Pressure on CoreWeave, Nebius May Not Stem from Vanishing Demand
For Neocloud firms like CoreWeave and Nebius, the previous market concern was this: If Meta builds its own capacity or resells compute, its external procurement would decrease, potentially draining industry orders.
However, based on existing contracts, Meta is still accelerating its use of third-party Neocloud providers. Public data shows CoreWeave has a $21 billion contract with Meta, and Nebius' contract with Meta could reach up to $27 billion. In its Q1 2026 shareholder letter, Nebius stated it secured a second major deal with Meta, with a contract capacity exceeding 3.5GW, and mentioned commitments from Microsoft and Meta.
Meta's willingness to pay a premium for speed is why third-party suppliers still hold value. As long as Meta believes the compute can be absorbed by MSL, its ad system, model services, or short-term high-premium deals, it has reason to let Neocloud providers build clusters first, rather than waiting for its own projects to slowly come online.
"Capacity oversupply" can't be judged by total gigawatts alone.
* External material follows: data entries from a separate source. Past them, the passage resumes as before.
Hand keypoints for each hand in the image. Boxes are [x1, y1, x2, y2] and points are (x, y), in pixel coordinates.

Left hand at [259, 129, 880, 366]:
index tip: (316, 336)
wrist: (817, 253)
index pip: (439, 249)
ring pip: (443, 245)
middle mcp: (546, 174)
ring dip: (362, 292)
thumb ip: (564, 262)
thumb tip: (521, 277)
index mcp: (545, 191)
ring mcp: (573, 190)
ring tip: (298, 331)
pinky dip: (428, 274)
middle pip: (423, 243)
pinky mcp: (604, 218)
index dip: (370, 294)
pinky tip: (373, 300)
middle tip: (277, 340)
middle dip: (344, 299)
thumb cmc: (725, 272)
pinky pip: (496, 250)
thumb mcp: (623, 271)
What's truly scarce in AI data centers often isn't paper power, but available GPUs, networking, data center delivery speed, customer migration costs, and contract flexibility. If Meta needs large amounts of contiguous capacity quickly, third-party Neocloud providers remain useful.
This isn't to say Neocloud companies are risk-free. Their valuations still depend on large customer concentration, financing costs, GPU depreciation, long-term contract quality, and whether customers will actually consume the future capacity. If the RPO growth driven by Meta corresponds to high capital expenditure and high customer concentration, the market will still apply a discount.
If MSL Lags, 5GW Becomes a Capital Expenditure Burden
The most cautious part of this report is recognizing that not every optional path for Meta is a guaranteed success.
Whether MSL can catch up to OpenAI and Anthropic remains highly uncertain. Frontier model competition isn't solved by GPU count alone. Data strategy, research team quality, training stability, product distribution, and inference costs all affect outcomes.
Contract terms also influence risk. SemiAnalysis suggests that SpaceX-style deals often include a 90-day mutual cancellation clause. This arrangement provides flexibility for both sides: if a team's progress stalls, compute can be quickly reclaimed; if demand changes, neither party is locked in long-term. Details of these clauses lack independent public confirmation and are best treated as report assumptions.
For Meta, flexibility itself holds value. It can allocate sufficient power and GPUs to MSL for frontier attempts while diverting some capacity to ad recommendations, private Claude instances, or high-premium short-term deals.
Conversely, if Meta ends up signing a large volume of long-term compute deals lacking flexible exit options, the risk increases. If frontier model progress falters and the ad system or model services cannot absorb the new capacity, the over 5GW of newly procured external compute power could become a significant capital expenditure pressure more directly.